[Start of Attachment]

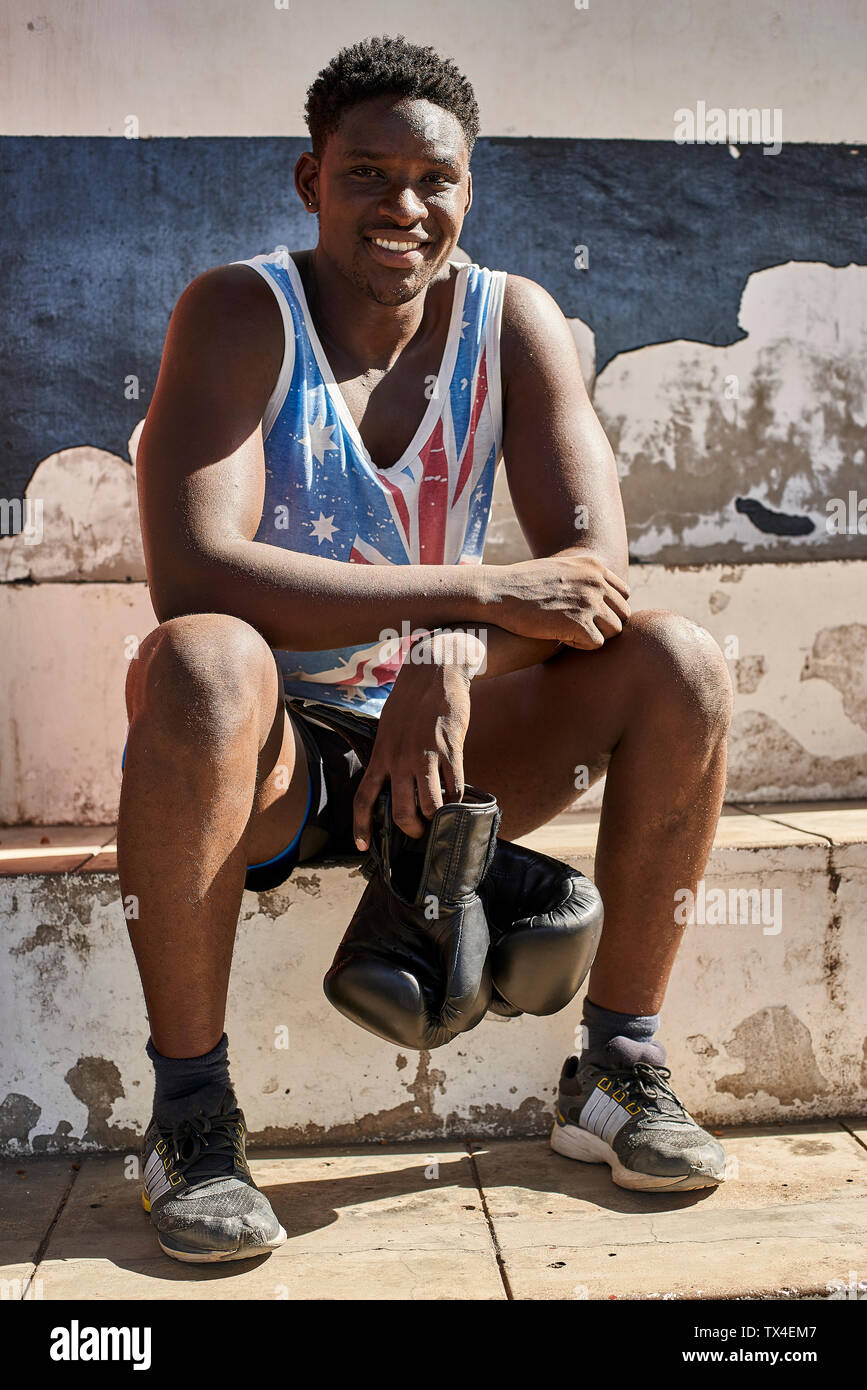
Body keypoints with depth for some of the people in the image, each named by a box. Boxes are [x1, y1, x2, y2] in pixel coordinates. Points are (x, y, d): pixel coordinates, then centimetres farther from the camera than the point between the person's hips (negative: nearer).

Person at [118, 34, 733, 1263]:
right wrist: (478, 592, -30)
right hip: (265, 759, -3)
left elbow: (595, 559, -10)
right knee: (198, 665, -36)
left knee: (681, 666, -16)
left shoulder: (512, 319, -1)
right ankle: (190, 1112, -19)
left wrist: (455, 662, -31)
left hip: (439, 741, 4)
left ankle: (619, 1070, -3)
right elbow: (191, 574, -26)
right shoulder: (239, 312, -11)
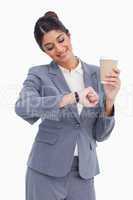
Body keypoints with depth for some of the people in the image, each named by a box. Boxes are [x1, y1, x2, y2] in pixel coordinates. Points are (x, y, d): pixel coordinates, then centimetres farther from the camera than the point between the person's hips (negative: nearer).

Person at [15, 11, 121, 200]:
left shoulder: (97, 74, 3)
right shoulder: (39, 74, -3)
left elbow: (100, 134, 2)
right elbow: (22, 107, -25)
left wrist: (110, 100, -14)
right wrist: (72, 97, -32)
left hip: (83, 172, 2)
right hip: (46, 171, -2)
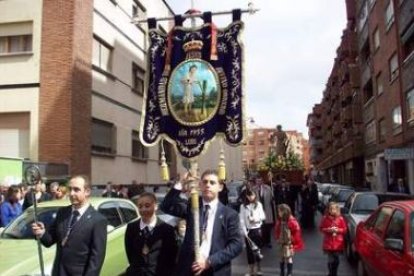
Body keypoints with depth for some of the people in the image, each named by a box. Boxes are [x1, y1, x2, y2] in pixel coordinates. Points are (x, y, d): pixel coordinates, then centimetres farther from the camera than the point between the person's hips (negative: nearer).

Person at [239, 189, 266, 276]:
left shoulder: (258, 204, -2)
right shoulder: (243, 206, -4)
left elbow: (263, 216, 1)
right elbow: (242, 220, -6)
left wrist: (257, 219, -18)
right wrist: (244, 231, -12)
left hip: (257, 229, 0)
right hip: (248, 230, 0)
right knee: (249, 250, 6)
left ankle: (258, 268, 23)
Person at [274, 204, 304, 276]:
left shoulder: (291, 221, -17)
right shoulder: (280, 221, 4)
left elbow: (296, 231, -14)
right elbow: (277, 230, 15)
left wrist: (292, 239, -10)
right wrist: (277, 238, 6)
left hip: (289, 244, -6)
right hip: (281, 243, 7)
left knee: (289, 258, -2)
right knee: (282, 259, 13)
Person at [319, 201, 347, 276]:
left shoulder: (340, 218, -3)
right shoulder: (325, 218, -4)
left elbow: (344, 229, 3)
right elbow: (321, 228, 3)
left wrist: (338, 230, -14)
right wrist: (328, 230, -14)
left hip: (338, 243, 1)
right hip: (329, 243, -1)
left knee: (336, 260, 7)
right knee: (330, 260, -2)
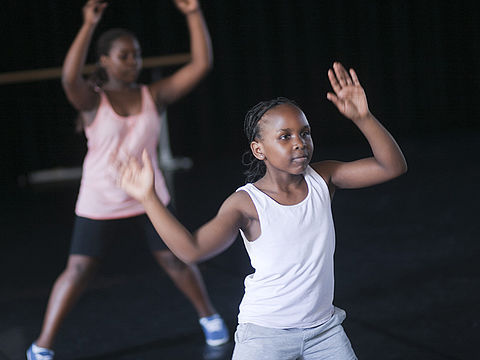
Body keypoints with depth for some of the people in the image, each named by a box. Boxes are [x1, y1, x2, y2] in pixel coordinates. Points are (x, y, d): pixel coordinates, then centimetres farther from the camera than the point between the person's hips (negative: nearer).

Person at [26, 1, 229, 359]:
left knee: (176, 260, 10)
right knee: (78, 271, 0)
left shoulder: (155, 96, -5)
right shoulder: (92, 100, -12)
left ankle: (210, 317, 35)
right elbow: (69, 77, -36)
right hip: (99, 204, -2)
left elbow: (201, 64, -12)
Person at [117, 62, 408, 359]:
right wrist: (149, 198, -37)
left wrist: (362, 118, -26)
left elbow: (393, 166, -11)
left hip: (324, 329, 4)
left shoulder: (322, 179, -5)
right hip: (264, 332, -4)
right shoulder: (247, 203, -17)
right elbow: (192, 249, -30)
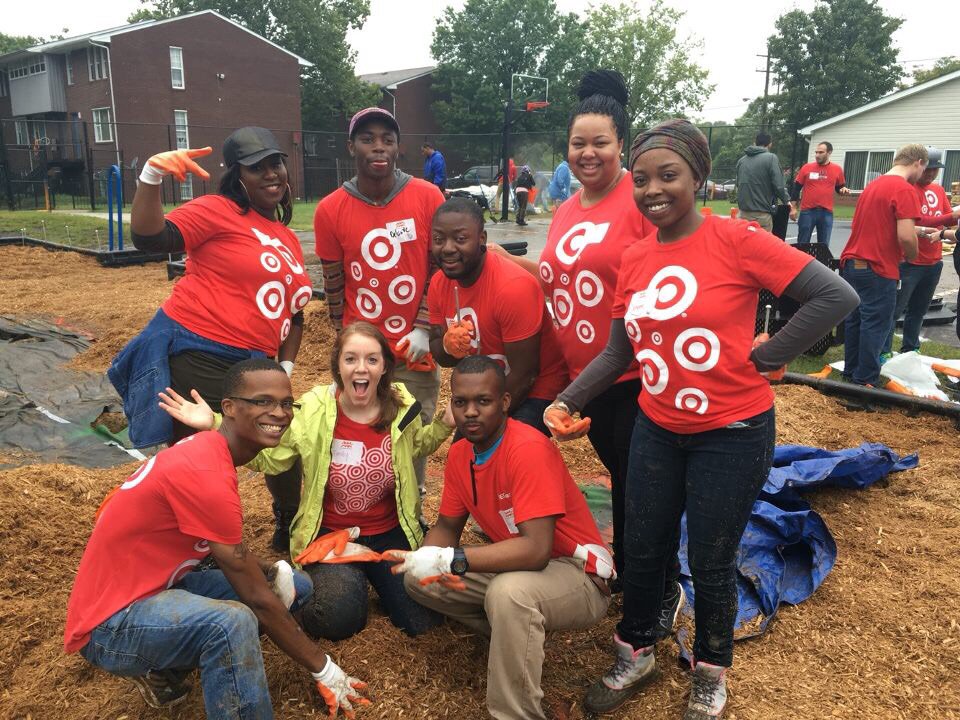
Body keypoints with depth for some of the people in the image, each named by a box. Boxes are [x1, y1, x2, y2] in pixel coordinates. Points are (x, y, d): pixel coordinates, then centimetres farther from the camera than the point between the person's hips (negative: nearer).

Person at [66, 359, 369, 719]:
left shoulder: (208, 448, 1)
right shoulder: (204, 472, -28)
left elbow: (221, 547, 14)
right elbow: (256, 597, -23)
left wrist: (275, 569, -5)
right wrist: (323, 668, -14)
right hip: (110, 623, -10)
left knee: (296, 586, 9)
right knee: (233, 621, -38)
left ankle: (166, 669, 11)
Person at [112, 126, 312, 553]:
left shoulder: (288, 240, 17)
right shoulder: (218, 211, -4)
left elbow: (293, 312, 21)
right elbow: (149, 237, -16)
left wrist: (286, 366, 10)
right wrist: (151, 178, -29)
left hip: (251, 367, 8)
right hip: (194, 357, -8)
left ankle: (291, 535, 39)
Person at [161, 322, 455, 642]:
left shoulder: (402, 407, -8)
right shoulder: (313, 411, -13)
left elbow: (417, 447, 13)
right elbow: (267, 457, -9)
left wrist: (445, 424, -7)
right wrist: (215, 426, -20)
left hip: (391, 533, 2)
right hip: (330, 534, -1)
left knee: (423, 619, -10)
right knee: (338, 619, -23)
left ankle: (373, 576, 21)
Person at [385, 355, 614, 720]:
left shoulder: (529, 449, -28)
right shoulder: (459, 453, -3)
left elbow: (537, 550, -34)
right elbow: (447, 526, 7)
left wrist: (452, 560, -34)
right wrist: (428, 557, -16)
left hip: (577, 576, -8)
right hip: (513, 568, 8)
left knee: (508, 592, -38)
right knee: (419, 577, -2)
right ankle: (518, 634, 9)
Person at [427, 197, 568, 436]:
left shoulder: (513, 286, -29)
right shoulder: (439, 283, -8)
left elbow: (524, 375, -23)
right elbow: (440, 356, 2)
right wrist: (448, 346, -22)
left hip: (536, 392, -6)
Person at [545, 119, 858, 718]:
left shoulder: (736, 240, -16)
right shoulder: (634, 259, 1)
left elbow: (837, 297, -18)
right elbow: (619, 352, 6)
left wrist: (765, 358, -16)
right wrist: (568, 401, -4)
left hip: (732, 434, -5)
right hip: (657, 430, 5)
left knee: (711, 563, 10)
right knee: (643, 552, 15)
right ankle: (636, 656, 41)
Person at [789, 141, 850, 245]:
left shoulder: (837, 169, 4)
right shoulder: (807, 168, 0)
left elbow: (840, 188, 16)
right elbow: (796, 188, 4)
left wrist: (844, 190, -7)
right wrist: (793, 208, 0)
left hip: (827, 212, 1)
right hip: (807, 211, -1)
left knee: (824, 245, 7)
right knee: (802, 243, 5)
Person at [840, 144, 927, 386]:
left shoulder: (873, 185, 14)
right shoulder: (905, 190, -13)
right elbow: (905, 236, -21)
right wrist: (912, 256, -2)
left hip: (851, 263, 8)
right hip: (878, 269, -8)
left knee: (855, 320, 14)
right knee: (875, 326, 1)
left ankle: (851, 372, 23)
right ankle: (866, 380, 7)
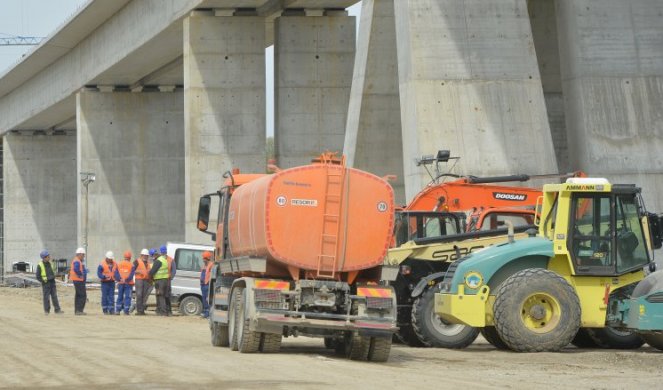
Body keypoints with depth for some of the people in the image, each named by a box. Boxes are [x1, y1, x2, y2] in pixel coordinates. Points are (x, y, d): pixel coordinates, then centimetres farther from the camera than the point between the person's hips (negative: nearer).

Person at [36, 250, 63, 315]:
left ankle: (57, 310, 2)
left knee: (54, 296, 2)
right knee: (46, 297, 0)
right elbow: (38, 276, -7)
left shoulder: (50, 263, 7)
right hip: (45, 283, -5)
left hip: (52, 282, 5)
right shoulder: (40, 265, -10)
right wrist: (44, 280, -12)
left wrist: (53, 277, 12)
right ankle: (46, 310, 10)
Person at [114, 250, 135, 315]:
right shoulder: (131, 265, -4)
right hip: (128, 283, -3)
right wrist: (126, 280, -12)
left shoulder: (118, 264, 7)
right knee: (127, 297, 0)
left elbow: (116, 274, -2)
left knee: (120, 297, 11)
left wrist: (120, 279, -10)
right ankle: (126, 311, -5)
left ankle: (117, 310, 7)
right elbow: (131, 275, -13)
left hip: (121, 283, 3)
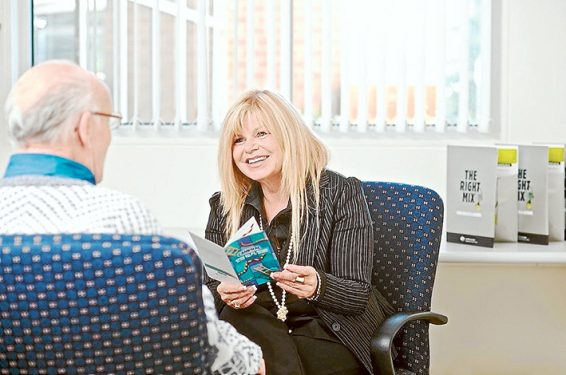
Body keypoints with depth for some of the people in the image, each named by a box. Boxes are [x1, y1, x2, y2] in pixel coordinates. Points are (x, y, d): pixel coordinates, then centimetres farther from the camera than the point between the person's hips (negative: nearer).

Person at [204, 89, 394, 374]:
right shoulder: (225, 206, 7)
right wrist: (225, 295, -20)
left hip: (334, 340, -4)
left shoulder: (340, 193, -4)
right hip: (257, 334, 5)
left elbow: (357, 295, -9)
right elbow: (208, 290, 5)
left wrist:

[End of Attachment]

■ Work item
Each line from the one that holds "right knee: (875, 326, 1)" through the end of the entries must be returned exactly, while any pictures stay out.

■ Task output
right knee: (875, 326, 1)
left ankle: (851, 372, 23)
right ankle: (866, 380, 7)
Body keypoints with depth for some of the people in the image, each named by a box. Boxes are [x1, y1, x2, y2] in pixel coordinates. Points are (x, y, d): pixel coordinates, then centimetres farther from the camera than the point between the person's hips (negative: nearer).

Person at [36, 250, 63, 315]:
left ankle: (57, 310, 2)
left knee: (54, 296, 2)
right knee: (46, 297, 0)
right elbow: (38, 276, -7)
left shoulder: (50, 263, 7)
right hip: (45, 283, -5)
left hip: (52, 282, 5)
right shoulder: (40, 265, -10)
right wrist: (44, 280, -12)
left wrist: (53, 277, 12)
right ankle: (46, 310, 10)
Person at [114, 250, 135, 315]:
right shoulder: (131, 265, -4)
right hip: (128, 283, -3)
right wrist: (126, 280, -12)
left shoulder: (118, 264, 7)
right knee: (127, 297, 0)
left elbow: (116, 274, -2)
left knee: (120, 297, 11)
left wrist: (120, 279, -10)
right ankle: (126, 311, -5)
left ankle: (117, 310, 7)
right elbow: (131, 275, -13)
left hip: (121, 283, 3)
Body keypoints with depth for some of the people in the image, each named by a box. Boxes are [x1, y1, x2, y2] in pixel coordinates. Points are (x, y, d): pixel coordinates, then centimetres farther from the camera than the point between the person's hips (negative: nearer).

Person at [204, 89, 394, 374]:
right shoulder: (225, 206, 7)
right wrist: (225, 295, -20)
left hip: (334, 340, -4)
left shoulder: (340, 193, -4)
right hip: (257, 334, 5)
left elbow: (357, 295, -9)
right elbow: (208, 290, 5)
left wrist:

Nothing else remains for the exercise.